==== RECORDS FOR THE TASK ====
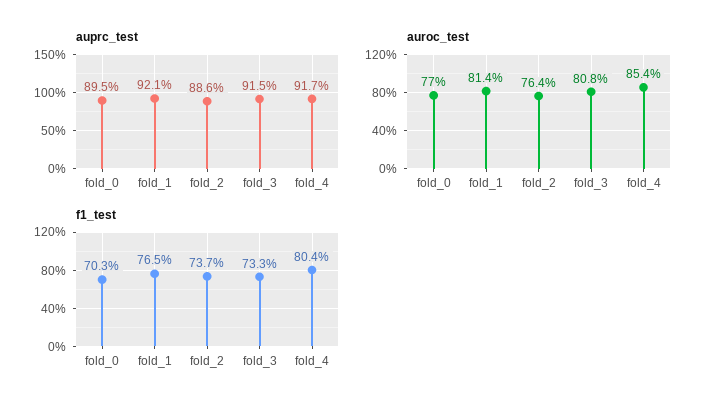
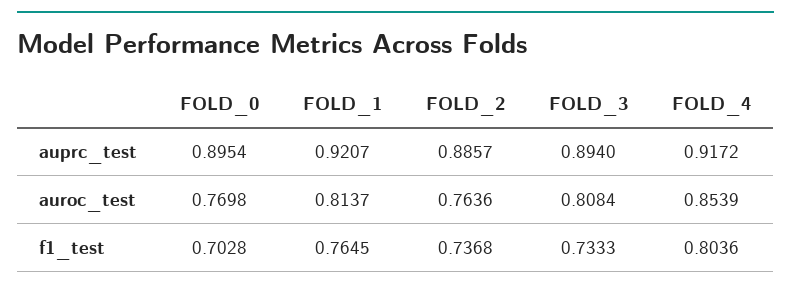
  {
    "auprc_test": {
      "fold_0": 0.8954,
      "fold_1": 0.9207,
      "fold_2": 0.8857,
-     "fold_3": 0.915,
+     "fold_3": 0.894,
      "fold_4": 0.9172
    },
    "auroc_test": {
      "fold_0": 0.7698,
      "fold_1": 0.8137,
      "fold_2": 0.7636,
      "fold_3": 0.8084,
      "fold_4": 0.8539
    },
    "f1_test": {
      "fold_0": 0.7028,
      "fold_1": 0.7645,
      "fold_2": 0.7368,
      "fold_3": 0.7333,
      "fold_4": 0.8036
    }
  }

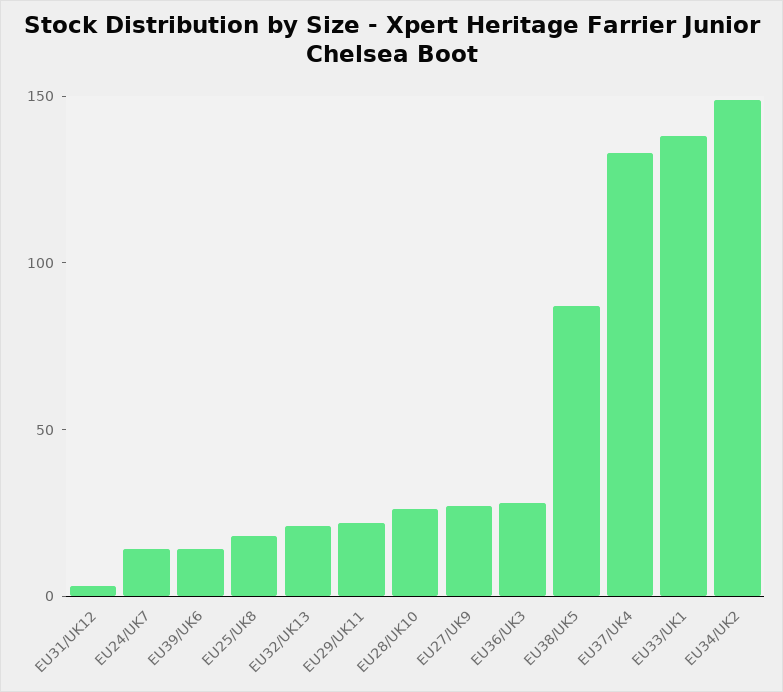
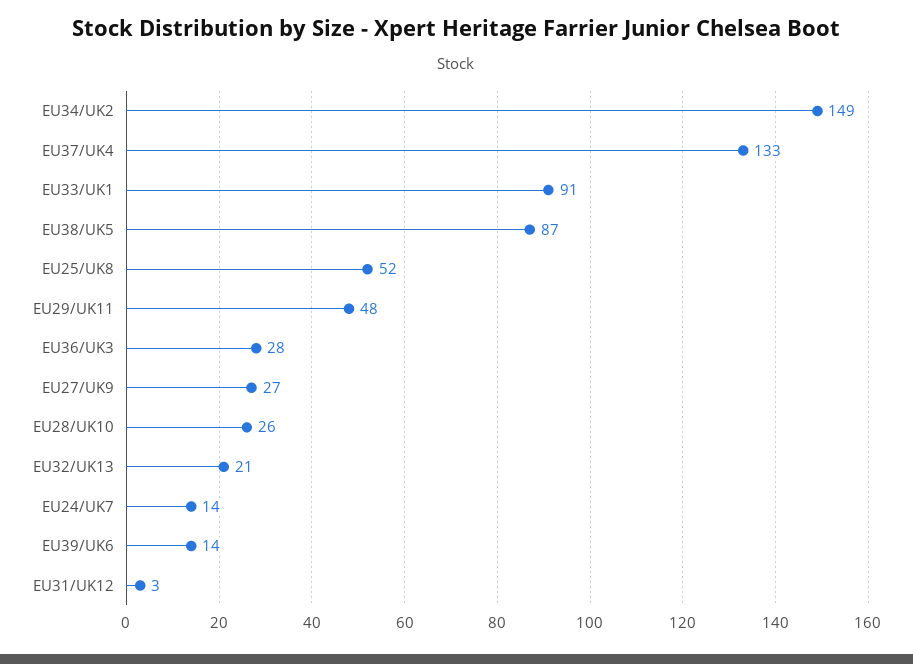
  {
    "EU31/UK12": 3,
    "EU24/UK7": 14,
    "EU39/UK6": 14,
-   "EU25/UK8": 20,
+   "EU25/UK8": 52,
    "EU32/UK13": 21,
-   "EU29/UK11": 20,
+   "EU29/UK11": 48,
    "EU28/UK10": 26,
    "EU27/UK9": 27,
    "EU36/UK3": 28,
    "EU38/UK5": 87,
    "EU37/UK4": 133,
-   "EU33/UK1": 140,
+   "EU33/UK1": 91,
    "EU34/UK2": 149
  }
====
TASK TO CARRY OUT =
Would you transcribe all of the entries above exactly, minus the images?

OUTPUT =
  {
    "auprc_test": {
      "fold_0": 0.8954,
      "fold_1": 0.9207,
      "fold_2": 0.8857,
-     "fold_3": 0.915,
+     "fold_3": 0.894,
      "fold_4": 0.9172
    },
    "auroc_test": {
      "fold_0": 0.7698,
      "fold_1": 0.8137,
      "fold_2": 0.7636,
      "fold_3": 0.8084,
      "fold_4": 0.8539
    },
    "f1_test": {
      "fold_0": 0.7028,
      "fold_1": 0.7645,
      "fold_2": 0.7368,
      "fold_3": 0.7333,
      "fold_4": 0.8036
    }
  }

  {
    "EU31/UK12": 3,
    "EU24/UK7": 14,
    "EU39/UK6": 14,
-   "EU25/UK8": 20,
+   "EU25/UK8": 52,
    "EU32/UK13": 21,
-   "EU29/UK11": 20,
+   "EU29/UK11": 48,
    "EU28/UK10": 26,
    "EU27/UK9": 27,
    "EU36/UK3": 28,
    "EU38/UK5": 87,
    "EU37/UK4": 133,
-   "EU33/UK1": 140,
+   "EU33/UK1": 91,
    "EU34/UK2": 149
  }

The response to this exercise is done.